Here's the dynamic: AI models are dramatically better at finding bugs than fixing them. That means every OSS maintainer is about to get buried in AI-generated vulnerability reports and AI-written pull requests, many of which will be plausible-looking and wrong in subtle ways. The Linux Foundation's own post on Glasswing acknowledges this: maintainers are "already often overloaded and understaffed," and the AI security era is going to hit them from both sides — more attacks, more reports, more PRs, same number of (mostly unpaid) humans doing the work.

CyberScoop's coverage called this "a dangerous and widening gap between the security capabilities available to tech giants and those available to everyone else." That's maybe the cleanest summary I've read of why this is a big deal.

What this means if you maintain (or want to maintain) an OSS project

Start getting strict about contribution guidelines now, before the AI-flood arrives. Require PR descriptions that explain the why (I wrote about this for commit messages, same principle). Push bug reporters to include reproducers. Consider adding a "security bug reports go through this specific channel" policy so your issue tracker doesn't become a firehose.
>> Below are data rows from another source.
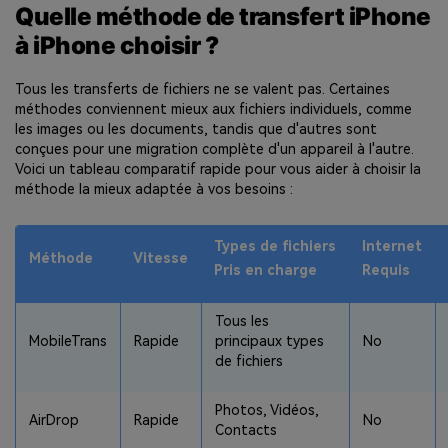
Quelle méthode de transfert iPhone
à iPhone choisir ?
Tous les transferts de fichiers ne se valent pas. Certaines
méthodes conviennent mieux aux fichiers individuels, comme
les images ou les documents, tandis que d'autres sont
conçues pour une migration complète d'un appareil à l'autre.
Voici un tableau comparatif rapide pour vous aider à choisir la
méthode la mieux adaptée à vos besoins :
Types de fichiers
Internet
Méthode
Vitesse
Pris en charge
Requis
Tous les
MobileTrans
Rapide
principaux types
No
de fichiers
Photos, Vidéos,
AirDrop
Rapide
No
Contacts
And if your project is in the dependency graph of anything important — look at whether the Linux Foundation or a similar body has a path to Glasswing-style tooling you can plug into.
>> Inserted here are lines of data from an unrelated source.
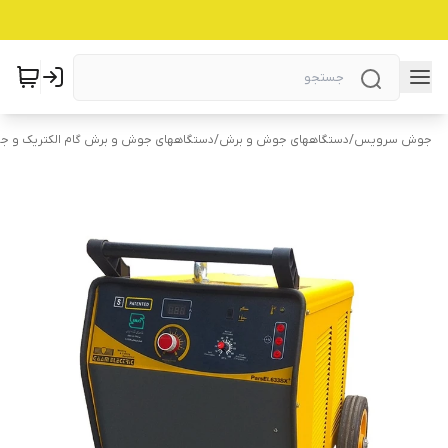
جوش سرویس
/
دستگاههای جوش و برش
/
دستگاههای جوش و برش گام الکتریک و ج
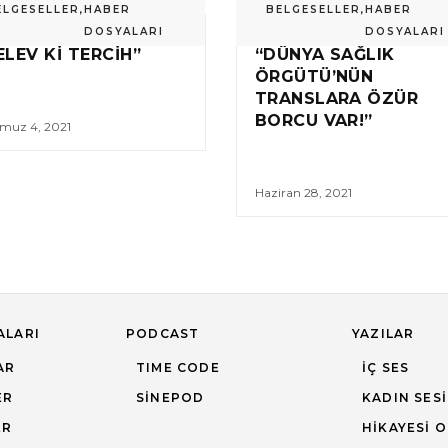
ELGESELLER
,
HABER
BELGESELLER
,
HABER
DOSYALARI
DOSYALARI
ELEV KI TERCIH”
“DÜNYA SAĞLIK
ÖRGÜTÜ’NÜN
TRANSLARA ÖZÜR
BORCU VAR!”
muz 4, 2021
Haziran 28, 2021
ALARI
PODCAST
YAZILAR
AR
TIME CODE
İÇ SES
ER
SINEPOD
KADIN SESI
ER
HIKAYESI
What a CS Student Should Actually Do About This

My honest reaction, as a third-year CS student in Ontario who has been applying to co-ops and summer positions: security is about to go from "nice to have" to "table stakes" on a junior dev resume. I've mostly thought of appsec as a specialist path — something you go into, not something you pick up on the side. Mythos and Glasswing are changing that.

Two things shift:

Basic security literacy stops being optional. If AI is generating both the vulnerabilities and the patches, the humans in the middle need to be able to evaluate them. That's read-a-CVE, understand-a-fuzzer, reason-about-memory-safety level literacy — not "I took one security elective." Tools like OWASP Top 10 and the CWE Top 25 stop being background reading and start being day-one working knowledge.
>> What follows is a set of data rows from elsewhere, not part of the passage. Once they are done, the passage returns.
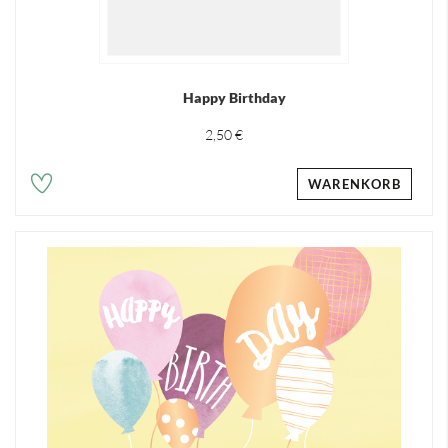
Happy Birthday
2,50 €
WARENKORB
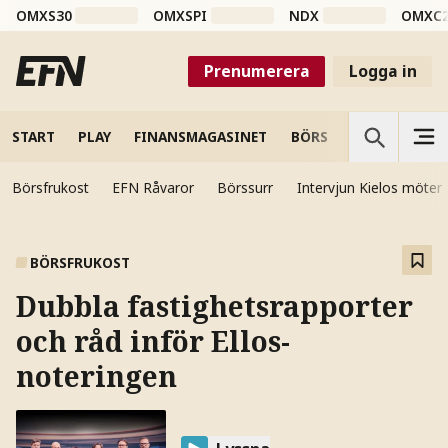
OMXS30
OMXSPI
NDX
OMXC
Prenumerera
Logga in
START
PLAY
FINANSMAGASINET
BÖRS
VETENSKAP
Börsfrukost
EFN Råvaror
Börssurr
Intervjun Kielos möter
BÖRSFRUKOST
Dubbla fastighetsrapporter
och råd inför Ellos-
noteringen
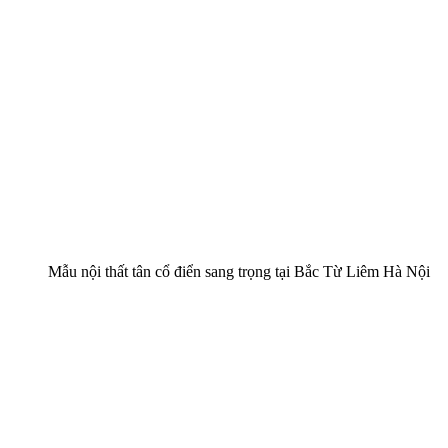
Mẫu nội thất tân cổ điển sang trọng tại Bắc Từ Liêm Hà Nội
Defensive security becomes the more interesting career bet. Every Glasswing partner is going to be hiring people who can triage AI-generated findings, prioritize fixes, and build tooling on top of these models. That's way more junior-friendly than "become an offensive security researcher" — it's engineering work with a security lens. If I were planning my next internship cycle, I'd be looking hard at teams inside Glasswing partners, or at vendors building tooling around this (CrowdStrike and Palo Alto being the obvious ones).

If you want a starting point that isn't "read 800 pages of NIST documents," the roadmap.sh cybersecurity path is a reasonable map, and HackTheBox's Starting Point is genuinely fun homework.

The Bottom Line

The sandbox escape was a great story, but it's going to fade in a few weeks. The two-tier security world Project Glasswing just formalized is going to stick around for a long time. Some of your future employers will be on the inside of that wall. Some will be on the outside. The skill that makes you valuable on either side is roughly the same: being the human who can tell the difference between an AI finding that matters and one that doesn't.

That's a skill you can start building this week. Read a CVE writeup. Work through a "build-your-own-vulnerability" tutorial. Contribute a security-focused PR to an OSS project that looks overwhelmed. The era where juniors could safely treat security as "someone else's problem" is ending. Mythos just made the timeline explicit.

Anthropic pulled the model back because it was too dangerous to release. That's the right call. But the world where AI can find every bug in every piece of software you rely on isn't coming — it's here. The question is whether you're going to be one of the people who knows how to work with it, or one of the people surprised by it.